A number of Irish engineers have gone head over heels for their research, taking a series of gravity defying zero-G flights to run their experiments.
The team from Trinity College Dublin were testing how water behaves when gravity isn't present - research that could help people travel with spacecraft when exploring deep space.
This is because steam is considered to be the best possible future option for powering spacecraft deep into space, as megawatts of power could be unlocked from it.
Water can also be used for many other roles in space, but only if properly managed.
And so the team of TCD engineers accompanied by colleagues from the University of Pisa travelled to France for two weeks to take part in a number of zero-G flights to run tests.
The flights involve a specially modified A310 aircraft climbing to 24,000 feet before making sudden 45o ascent to 32,000 where it levels off.
Once this happens, those on board experience weightlessness for up to 30 seconds before the plane drops back down to cruising altitude again, again at a 45o angle.
The parabola movement often induces motion sickness, leading to the aircraft being labelled the "Vomit Comet".
To counteract the nausea, those on board often take a dose of scopolamine - an agent previously used in interrogation as a "truth serum".
Despite the challenging environment in which the research is carried out, the engineers have made a number of important discoveries from their data analysis.
These include key fundamental mechanisms of evaporation that were previously unknown and this knowledge is now being prepared for publication in top scientific journals.
"Ultimately we want to engineer thermal equipment for spacecraft and satellites," said Dr Tony Robinson, Associate Professor in Trinity's School of Engineering, who was one of those who took the flights.
"But we are still grappling with the science of how liquids evaporate and condense in weightlessness.
"It's a tough multi-scale and multi-physics problem and we have very little hard data in the space environment."

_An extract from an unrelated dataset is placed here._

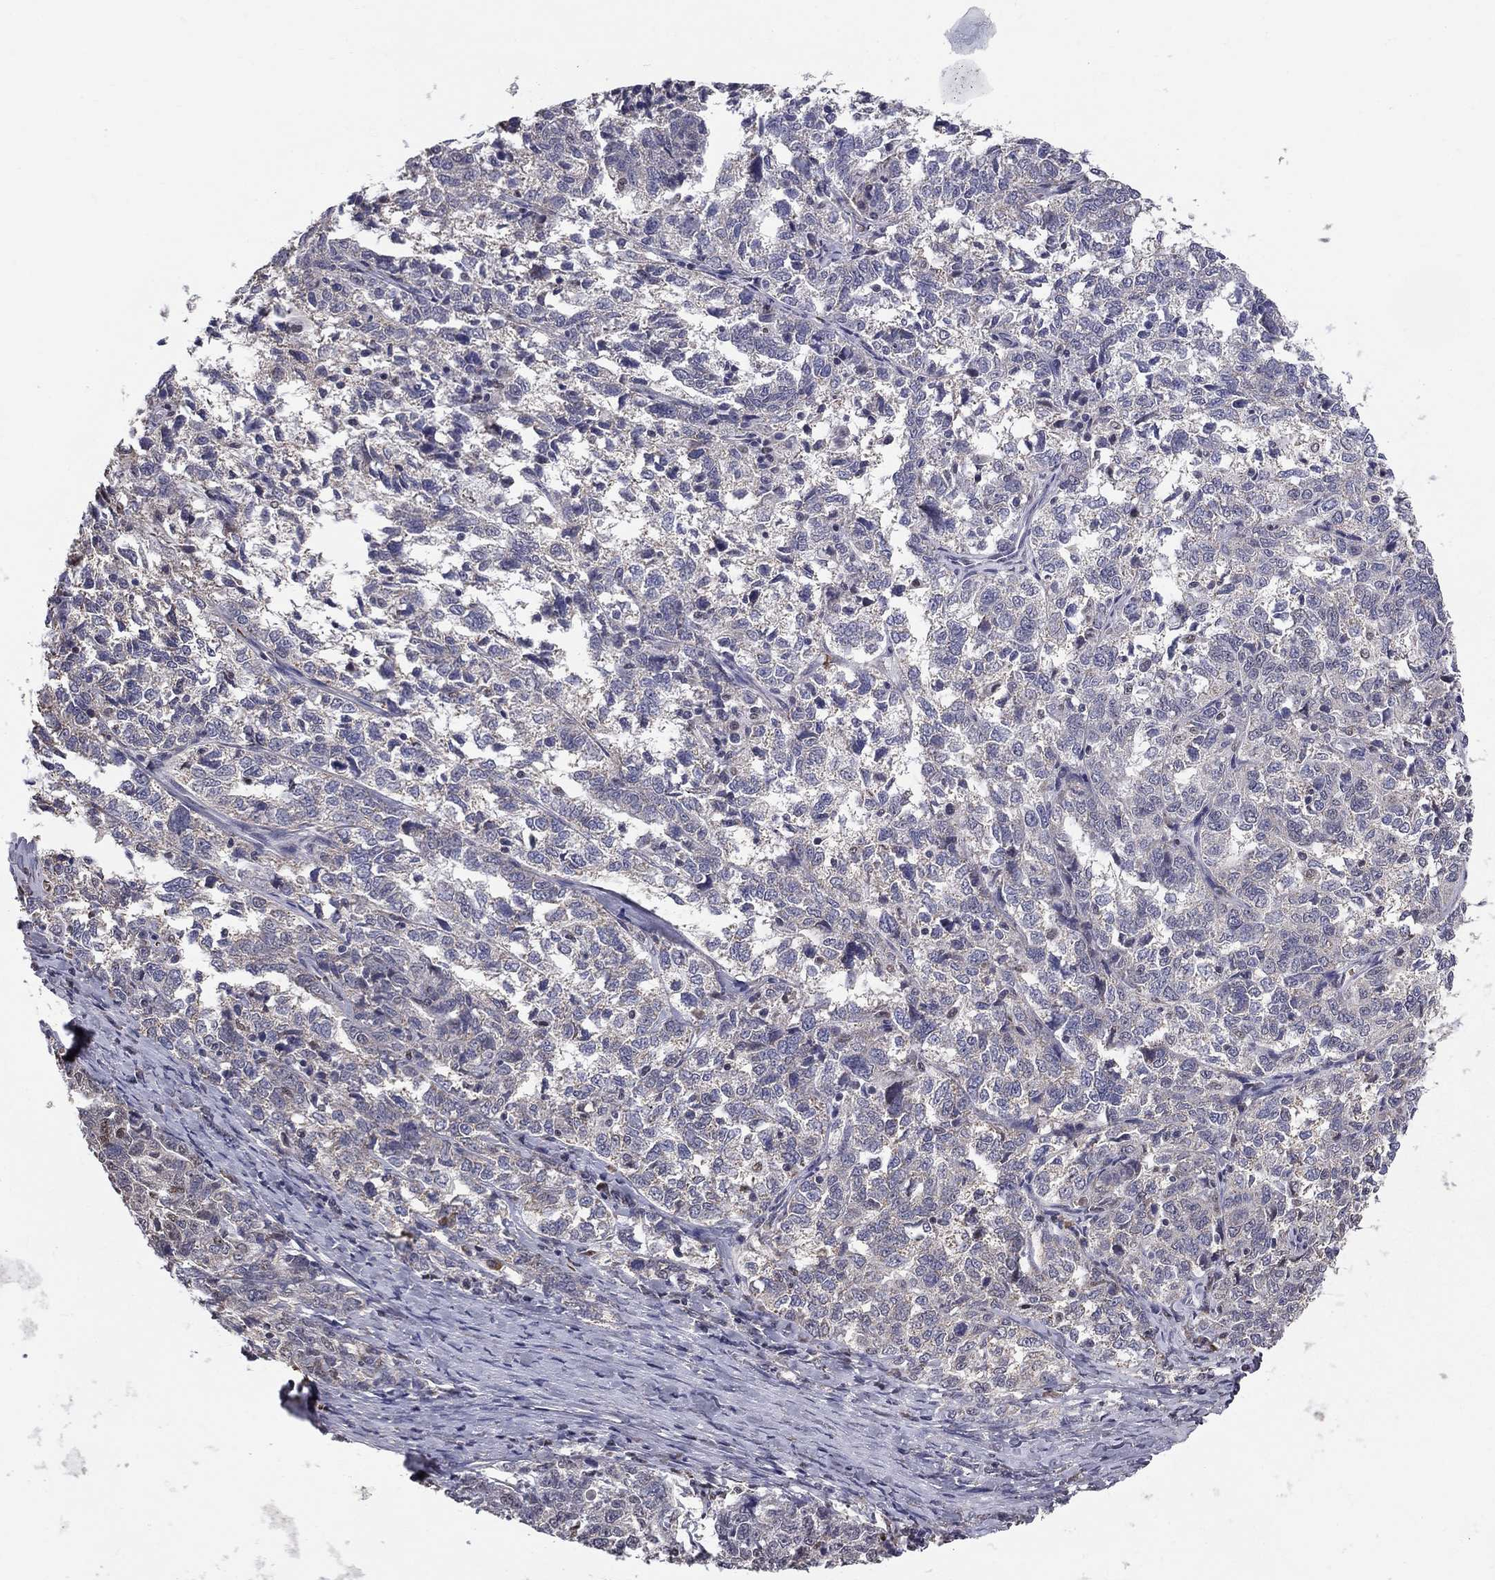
{"staining": {"intensity": "negative", "quantity": "none", "location": "none"}, "tissue": "ovarian cancer", "cell_type": "Tumor cells", "image_type": "cancer", "snomed": [{"axis": "morphology", "description": "Cystadenocarcinoma, serous, NOS"}, {"axis": "topography", "description": "Ovary"}], "caption": "There is no significant expression in tumor cells of ovarian cancer (serous cystadenocarcinoma).", "gene": "HSPB2", "patient": {"sex": "female", "age": 71}}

"Basically we are trying to drill down to the very basic physics of how water evaporates in space, and the idea is we keep building upward from here until we know enough that we can engineer really lean equipment for spacecraft.
"In space there is no room for overdesign and certainly no room for mistakes."
The research was also carried out by Dr Seamus O'Shaughnessy, Ussher Assistant Professor in Energy and Sustainable International Development at TCD.